> _Page text_
Some of those engineers regrouped under the leadership of Luc Burgun, and Emulation Verification Engineering (EVE) was incorporated in Paris in April 2000. The initial mission of EVE was to offer emulation services and, in particular, to create custom transactors while laying the groundwork for an emulator product.

While it’s hard to grow a service business, the income from services helped fund product development. It – along with flexibility on the part of the team – let them bootstrap the company without seed investment.

EDA WEEKLY: Wait. Were you part of the new Company EVE at this point?

No, I was not. I already left Mentor in 1999 to join Synopsys in a marketing position in a small verification consulting group. Since 1996, at Mentor I had the role of technical marketing manager in their emulation division formed after the acquisition of Meta Systems. My 1999 departure from Mentor was motivated by the frustration of being prevented from performing my technical marketing tasks in the US. That was due to a litigation initiated by Mentor against Quickturn in 1996 that turned into an epic battle that lasted several years.

After a relatively short time at Synopsys, a startup by the name of Get2Chip really got my juices flowing. They offered me in Silicon Valley the opportunity to take on more and more marketing responsibilities, and they allowed me basically to “run my own show” for a year and a half as I wished.








It was not until the Spring of 2002 that Luc Burgun offered me a chance to join EVE and set up operations in the USA. EVE’s first emulation product was almost ready and they needed to launch the newborn system onto the market. My experience at Get2Chip turned out to be fundamental in getting me going.


EDA WEEKLY: EVE Paris already had a product by then? Had they even raised any outside funding yet?

No, they hadn’t. The first emulation product, called ZeBu-ZV – ZeBu stands for Zero-Bugs – had been funded entirely by the internal cash flow from services provided to customers by the EVE team.

Those were heroic days. In fact, for about a year after joining EVE I worked from home, converting my second bedroom into a temporary office. For the first 5 months I did not have a salary. My compensation was in the form of stock (this was also true for all the worldwide executives of EVE at the time).

By June of 2003, I was finally able to move the EVE-USA operations into a formal corporate office complex in downtown San Jose:



The Location of the First Corporate Office of EVE-USA 2003


EDA WEEKLY: OK. Tell us the rest of the first product story.

The original team had made a number of key strategic and technical decisions during the product #1 development project.

The first critical decision was about how the emulator would be implemented. The standard approach of the day would have involved creating a custom ASIC with the necessary logic, routing, and observability/controllability resources for implementing, testing, and debugging complex logic.

But even then, and at the 180-nm node, the cost of doing an ASIC was daunting, and it was, practically speaking, out of the reach of such a small organization.





Nanometer IC Project Costs – Source: iSuppli 2010



So the EVE team decided to adopt commercial programmable logic instead, taking advantage of the logic and routing resources already provided in large FPGAs.

The next big question we had to answer was which FPGA to use. Both Xilinx and Altera made (and make) large FPGAs that could handle the kinds of projects we were targeting. Altera had the edge in cost and size of device, but Xilinx had a key feature that ultimately gave Xilinx the edge, called “readback™.”

> _Dataset entries_
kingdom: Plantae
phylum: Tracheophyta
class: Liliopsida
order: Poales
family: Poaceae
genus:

> _Problems to work on_
**A)** Answer these about the EVE interview:
(i) In what city and in what month and year was EVE incorporated?
(ii) What does the name ZeBu stand for?
(iii) What Xilinx feature ultimately gave Xilinx the edge over Altera?
**B)** Write out the EVE interview word for word from "Some of those" to "without seed investment.".
Rely only on the EVE interview.

> _Expected results_
**A)**
(i) Paris, April 2000
(ii) Zero-Bugs
(iii) Readback

**B)**
Some of those engineers regrouped under the leadership of Luc Burgun, and Emulation Verification Engineering (EVE) was incorporated in Paris in April 2000. The initial mission of EVE was to offer emulation services and, in particular, to create custom transactors while laying the groundwork for an emulator product.

While it’s hard to grow a service business, the income from services helped fund product development. It – along with flexibility on the part of the team – let them bootstrap the company without seed investment.